As Kelly summarized in his recent Independent article A.In Australia, it works according to three basic rules: using government spending and taxation to keep total spending at the level needed to buy all the goods the economy can produce; using government borrowing or debt repayment to obtain the interest rate that results in the most desirable level of investment; and manage the money supply as necessary to fulfill the first two rules.
In this context, it becomes clear that the balance between price stability and full employment is a myth. The solution to inflation is not to suppress demand and create unemployment, but to increase supply, increase public expenditures and encourage investments to ensure that employment and production grow together. This is the basis of what Kelly calls “Public Interest Economics.”
Alternative tradition: MMT and Piketty
Functional finance is not an isolated idea. Modern Monetary Theory (MMT), which Lerner provides macroeconomic philosophy, is its direct institutional continuation, as economists Wray, Kelton And Mitchell He provided the modern operating guide to show that the only real constraint on government spending is real resources, not money.
Thomas Piketty It provides empirical evidence of what happens when you run the neoclassical method. Inside Capital in the Twenty-First Centuryproved that the rate of return on capital has historically exceeded economic growth. When central banks pump money into the financial system through QE, that money flows into assets. The wealthy class is making gains; wage earners are left behind.
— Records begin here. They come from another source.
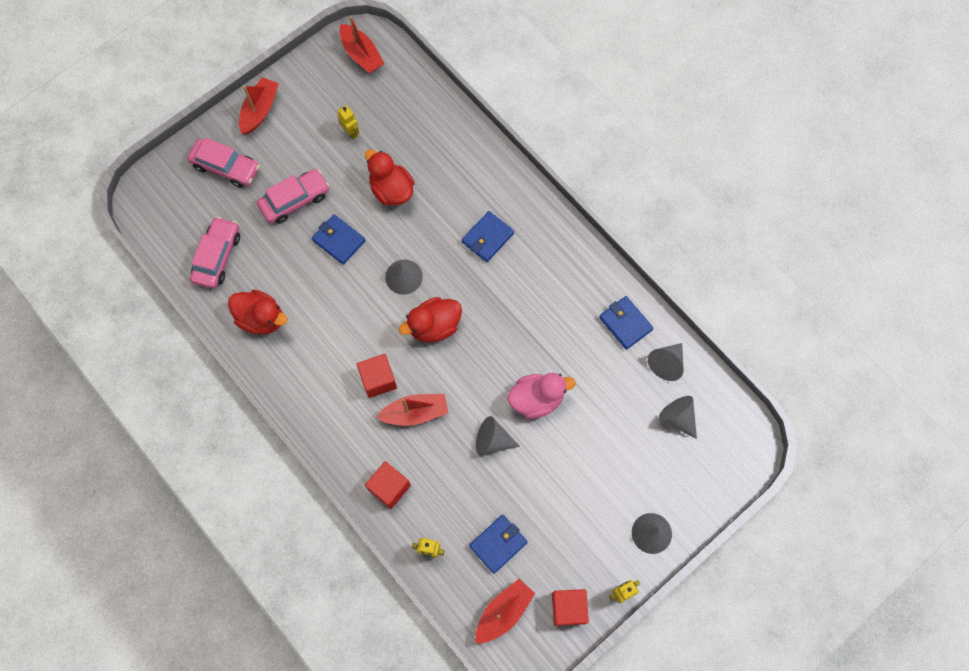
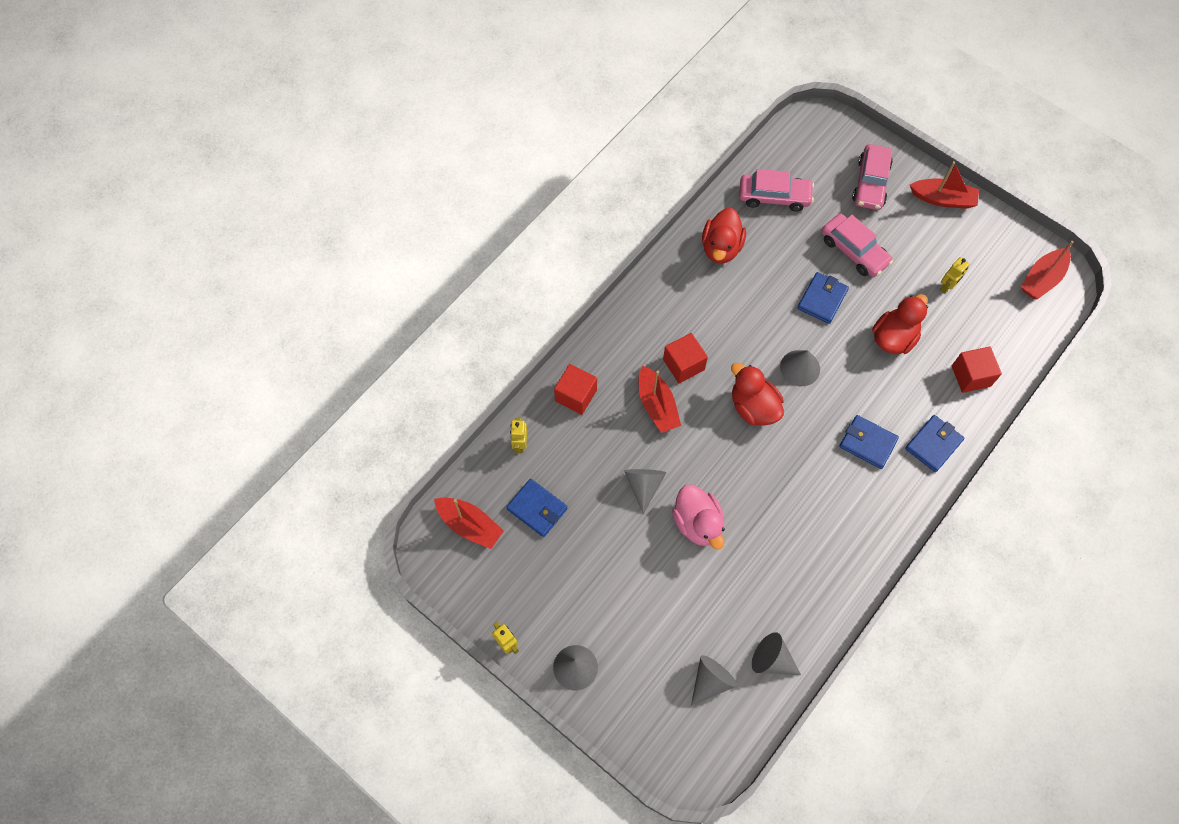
camera: 80 degrees right, 5 degrees down
red cube [552,589,589,626] -> red cube moved to [952,346,1002,393]
blue wallet [599,296,653,350] -> blue wallet moved to [905,415,965,472]

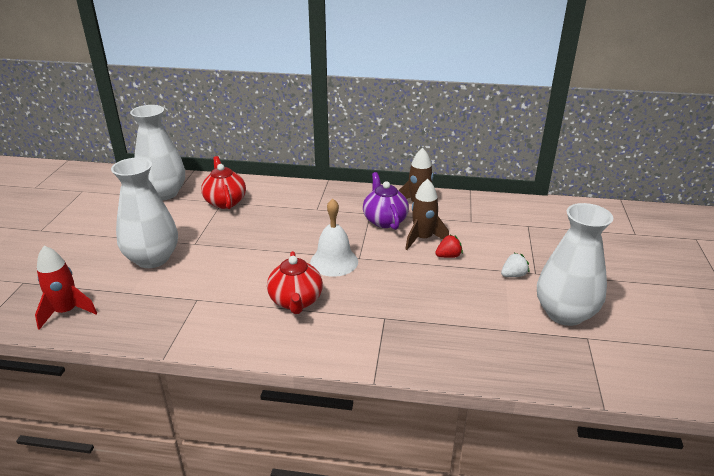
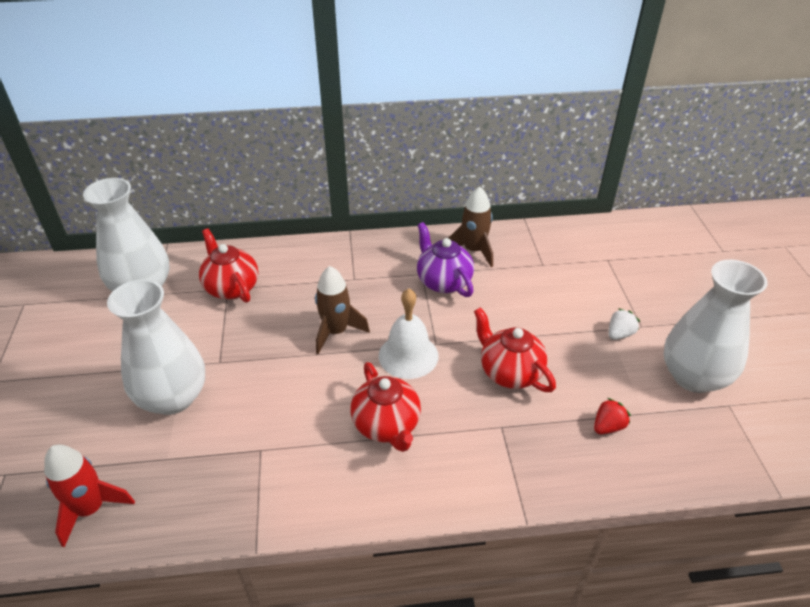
camera: 15 degrees left, 10 degrees up
brown rocket [405,179,449,250] -> brown rocket moved to [315,266,370,354]
red strawberry [435,235,463,258] -> red strawberry moved to [594,398,631,434]
none -> red teapot [474,307,556,392]

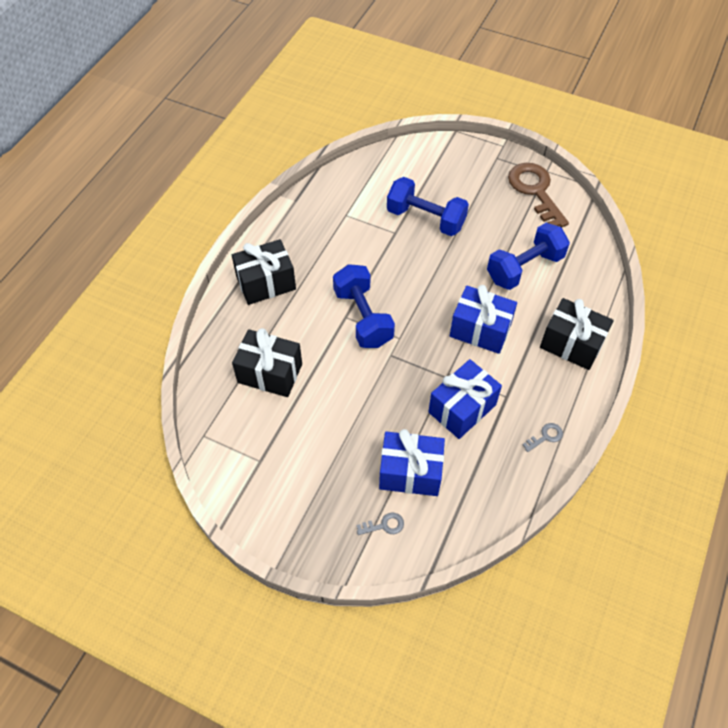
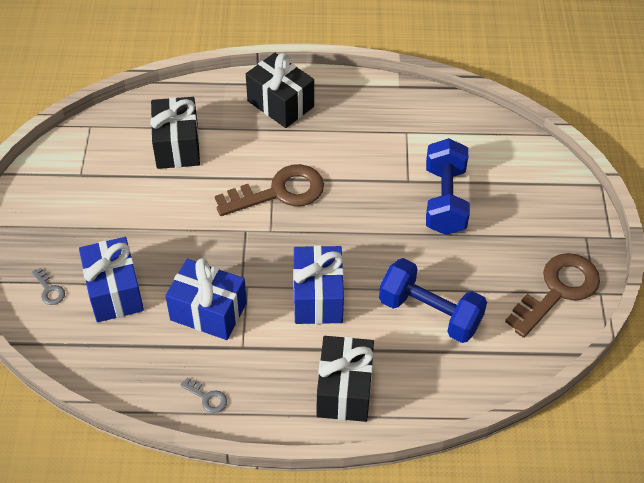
camera: 65 degrees right, 5 degrees down
blue dumbbell [333,264,395,348] -> brown key [215,164,324,216]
Neoclassical monetary policy not only fails to reduce inequality; It is structurally designed to increase this.
If inflation is demand-driven, taxing excessive spending will be a much more effective and fair solution than raising interest rates. Instead of indiscriminately punishing mortgage holders, it directly targets extremism.
We should not take the governor to task for pulling the only lever he is allowed to touch. We must reckon with the fact that it sits within a machine that was never science, was never fit for the real world, and is now clearly failing the people it is supposed to serve.
It is time for the government and the RBA to abandon the broken neoclassical model. As Kelly has powerfully shown in his recent articles, functional finance offers a way out of the heresy of using unemployment to control prices. It offers a solution to inflation without unemployment. Now is the time for us to listen to it and use it.
David Higginbottom is a member of the coordinating committee. Independent and Peaceful Australia Network (IPAN) and coordinator of the Make Peace Our Priority campaign (mpap.au).